(Data excerpts)
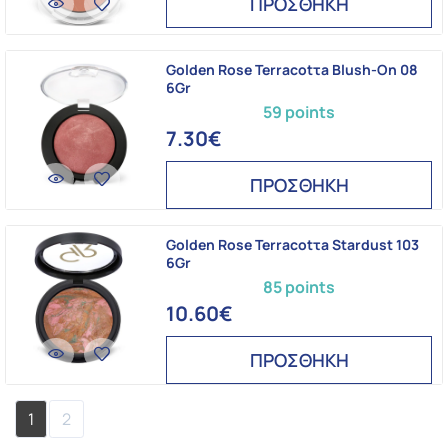
ΠΡΟΣΘΗΚΗ
Golden Rose Terracotτa Blush-On 08
6Gr
59 points
7.30€
ΠΡΟΣΘΗΚΗ
Golden Rose Terracotτa Stardust 103
6Gr
85 points
10.60€
ΠΡΟΣΘΗΚΗ
1
2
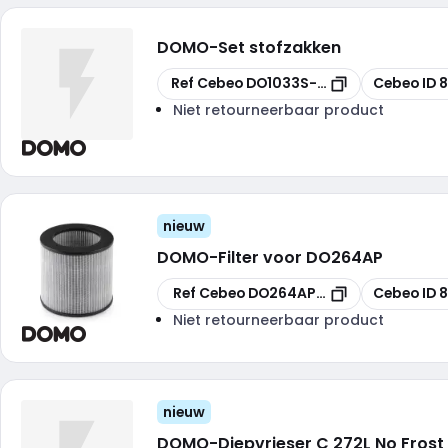
DOMO
-
Set stofzakken
Kopiëren
Kopiëren
Ref Cebeo
DO1033S-SET2
Cebeo ID
8
Niet retourneerbaar product
nieuw
DOMO
-
Filter voor DO264AP
Kopiëren
Kopiëren
Ref Cebeo
DO264AP-10
Cebeo ID
Niet retourneerbaar product
nieuw
DOMO
-
Diepvrieser C 272L No Frost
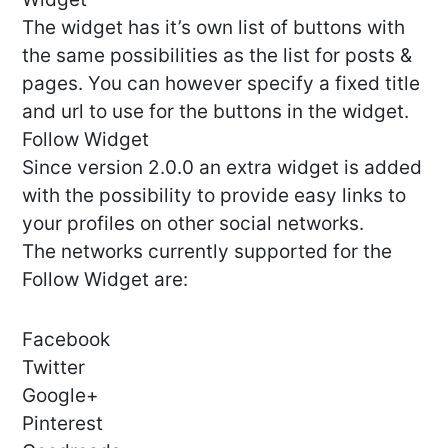
The widget has it’s own list of buttons with
the same possibilities as the list for posts &
pages. You can however specify a fixed title
and url to use for the buttons in the widget.
Follow Widget
Since version 2.0.0 an extra widget is added
with the possibility to provide easy links to
your profiles on other social networks.
The networks currently supported for the
Follow Widget are:
Facebook
Twitter
Google+
Pinterest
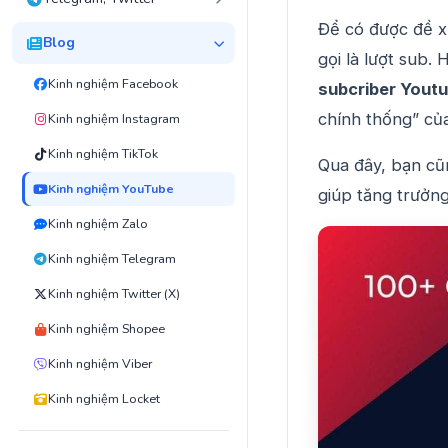
Để có được đề x
Blog
gọi là lượt sub.
Kinh nghiệm Facebook
subcriber Yout
chính thống” củ
Kinh nghiệm Instagram
Kinh nghiệm TikTok
Qua đây, bạn cũ
Kinh nghiệm YouTube
giúp tăng trưởn
Kinh nghiệm Zalo
Kinh nghiệm Telegram
Kinh nghiệm Twitter (X)
Kinh nghiệm Shopee
Kinh nghiệm Viber
Kinh nghiệm Locket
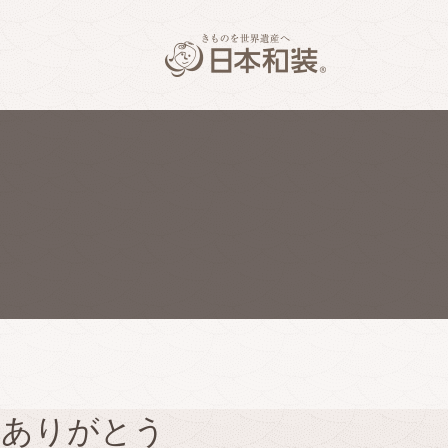
】ありがとう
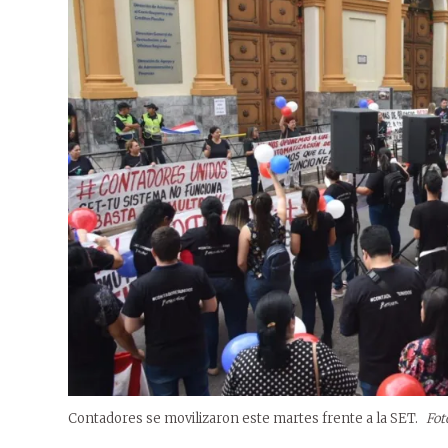
Contadores se movilizaron este martes frente a la SET.
Fot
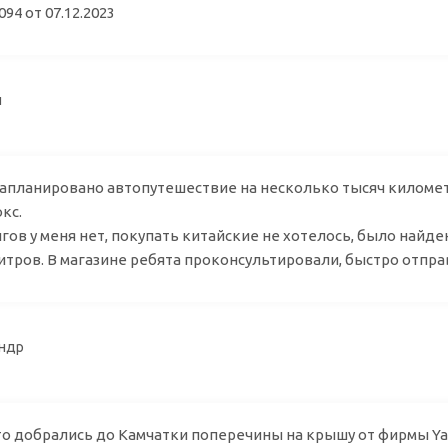
94 от 07.12.2023
аил
запланировано автопутешествие на несколько тысяч киломе
кс.
гов у меня нет, покупать китайские не хотелось, было найде
0 литров. В магазине ребята проконсультировали, быстро отпр
ксандр
о добрались до Камчатки поперечины на крышу от фирмы Yakim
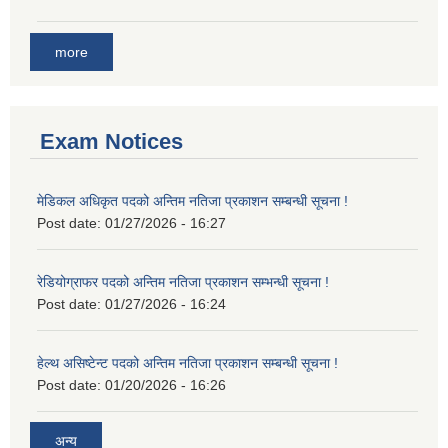
more
Exam Notices
मेडिकल अधिकृत पदको अन्तिम नतिजा प्रकाशन सम्बन्धी सूचना !
Post date:
01/27/2026 - 16:27
रेडियोग्राफर पदको अन्तिम नतिजा प्रकाशन सम्भन्धी सूचना !
Post date:
01/27/2026 - 16:24
हेल्थ असिष्टेन्ट पदको अन्तिम नतिजा प्रकाशन सम्बन्धी सूचना !
Post date:
01/20/2026 - 16:26
अन्य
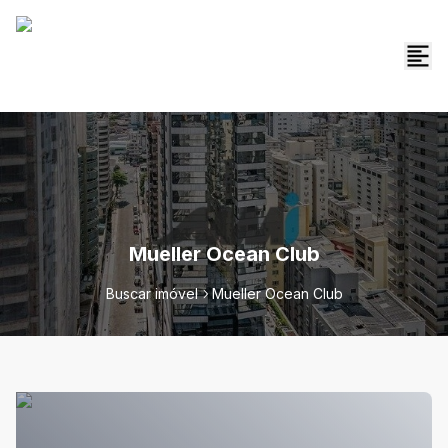
Mueller Ocean Club
Buscar imóvel
Mueller Ocean Club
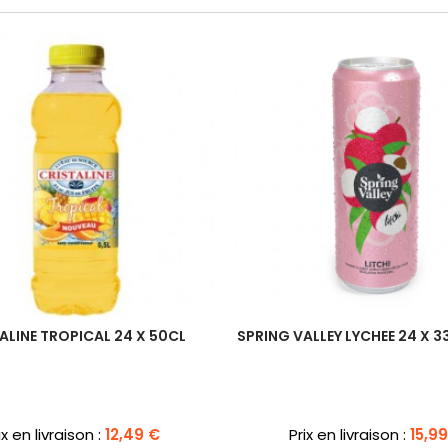
Nouveau
ALINE TROPICAL 24 X 50CL
SPRING VALLEY LYCHEE 24 X 3
ix
Prix
ix en livraison :
12,49 €
Prix en livraison :
15,9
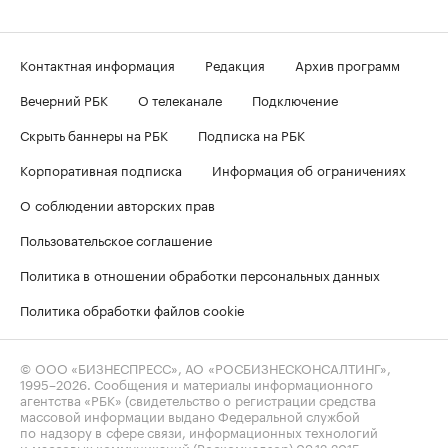
Контактная информация
Редакция
Архив программ
Вечерний РБК
О телеканале
Подключение
Скрыть баннеры на РБК
Подписка на РБК
Корпоративная подписка
Информация об ограничениях
О соблюдении авторских прав
Пользовательское соглашение
Политика в отношении обработки персональных данных
Политика обработки файлов cookie
© ООО «БИЗНЕСПРЕСС», АО «РОСБИЗНЕСКОНСАЛТИНГ»,
1995–2026
. Сообщения и материалы информационного
агентства «РБК» (свидетельство о регистрации средства
массовой информации выдано Федеральной службой
по надзору в сфере связи, информационных технологий
и массовых коммуникаций (Роскомнадзор) 09.12.2015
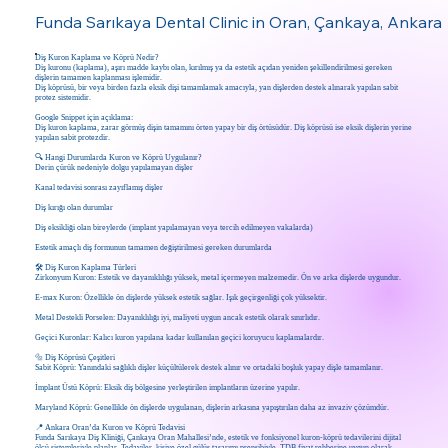
Funda Sarıkaya Dental Clinic in Oran, Çankaya, Ankara
Diş Kuron Kaplama ve Köprü Nedir?
Diş kuronu (kaplama), aşırı madde kaybı olan, kırılmış ya da estetik açıdan yeniden şekillendirilmesi gereken
dişlerin tamamen kaplanması işlemidir.
Diş köprüsü, bir veya birden fazla eksik dişi tamamlamak amacıyla, yan dişlerden destek alınarak yapılan sabit
protez sistemidir.
Google Snippet için açıklama:
Diş kuron kaplama, zarar görmüş dişin tamamını örten yapay bir diş örtüsüdür. Diş köprüsü ise eksik dişlerin yerine
yapılan sabit protezdir.
🔍 Hangi Durumlarda Kuron ve Köprü Uygulanır?
Derin çürük nedeniyle dolgu yapılamayan dişler
Kanal tedavisi sonrası zayıflamış dişler
Diş kırığı olan durumlar
Diş eksikliği olan bireylerde (implant yapılamayan veya tercih edilmeyen vakalarda)
Estetik amaçlı diş formunun tamamen değiştirilmesi gereken durumlarda
🛠️ Diş Kuron Kaplama Türleri
Zirkonyum Kuron: Estetik ve dayanıklılığı yüksek, metal içermeyen malzemedir. Ön ve arka dişlerde uygundur.
E-max Kuron: Özellikle ön dişlerde yüksek estetik sağlar. Işık geçirgenliği çok yüksektir.
Metal Destekli Porselen: Dayanıklılığı iyi, maliyeti uygun ancak estetik olarak sınırlıdır.
Geçici Kuronlar: Kalıcı kuron yapılana kadar kullanılan geçici koruyucu kaplamalardır.
🔩 Diş Köprüsü Çeşitleri
Sabit Köprü: Yanındaki sağlıklı dişler küçültülerek destek alınır ve ortadaki boşluk yapay dişle tamamlanır.
İmplant Üstü Köprü: Eksik diş bölgesine yerleştirilen implantların üzerine yapılır.
Maryland Köprü: Genellikle ön dişlerde uygulanan, dişlerin arkasına yapıştırılan daha az invaziv çözümdür.
📍 Ankara Oran’da Kuron ve Köprü Tedavisi
Funda Sarıkaya Diş Kliniği, Çankaya Oran Mahallesi’nde, estetik ve fonksiyonel kuron-köprü tedavilerini dijital
ölçü sistemleriyle planlar. Tedaviler, kişiye özel gülüş tasarımı prensibiyle, TDB fiyat rehberine uygun olarak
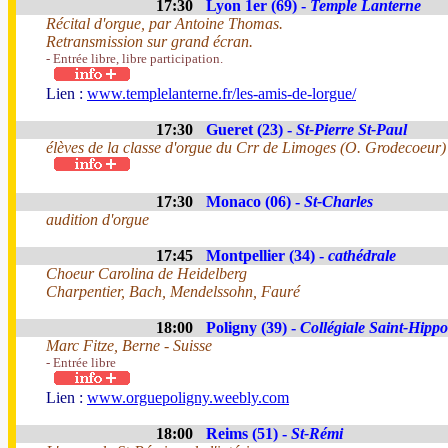
17:30
Lyon 1er (69) -
Temple Lanterne
Récital d'orgue, par Antoine Thomas.
Retransmission sur grand écran.
- Entrée libre, libre participation.
Lien :
www.templelanterne.fr/les-amis-de-lorgue/
17:30
Gueret (23) -
St-Pierre St-Paul
élèves de la classe d'orgue du Crr de Limoges (O. Grodecoeur)
17:30
Monaco (06) -
St-Charles
audition d'orgue
17:45
Montpellier (34) -
cathédrale
Choeur Carolina de Heidelberg
Charpentier, Bach, Mendelssohn, Fauré
18:00
Poligny (39) -
Collégiale Saint-Hippo
Marc Fitze, Berne - Suisse
- Entrée libre
Lien :
www.orguepoligny.weebly.com
18:00
Reims (51) -
St-Rémi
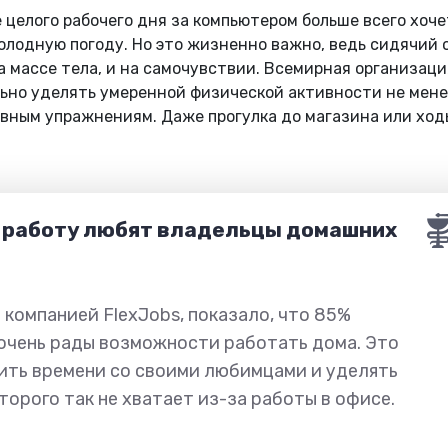
е целого рабочего дня за компьютером больше всего хоч
холодную погоду. Но это жизненно важно, ведь сидячий 
а массе тела, и на самочувствии. Всемирная организаци
но уделять умеренной физической активности не мене
вным упражнениям. Даже прогулка до магазина или ход
 работу любят владельцы домашних
 компанией FlexJobs, показало, что 85%
очень рады возможности работать дома. Это
ить времени со своими любимцами и уделять
торого так не хватает из-за работы в офисе.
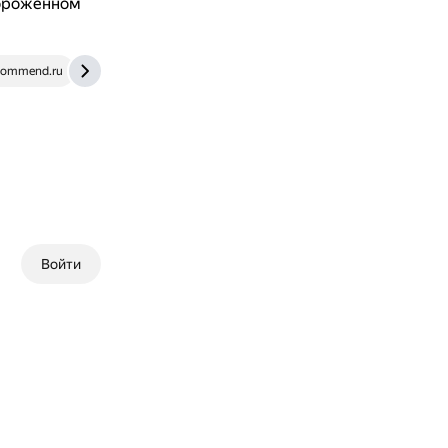
мороженном
commend.ru
otvet.mail.ru
Войти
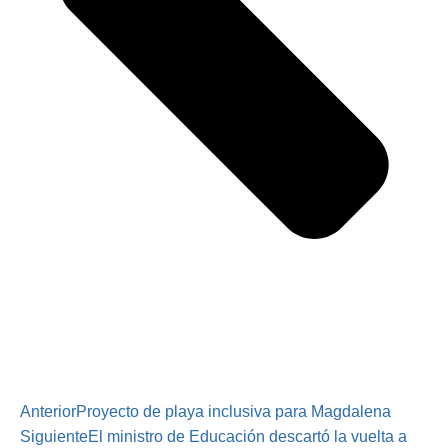
Anterior
Proyecto de playa inclusiva para Magdalena
Siguiente
El ministro de Educación descartó la vuelta a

# GOAL OF THE EXERCISE
Among the lines above, find the ones containing "Terracotτa" and copy them.

# YOUR RESPONSE
Golden Rose Terracotτa Blush-On 08
Golden Rose Terracotτa Stardust 103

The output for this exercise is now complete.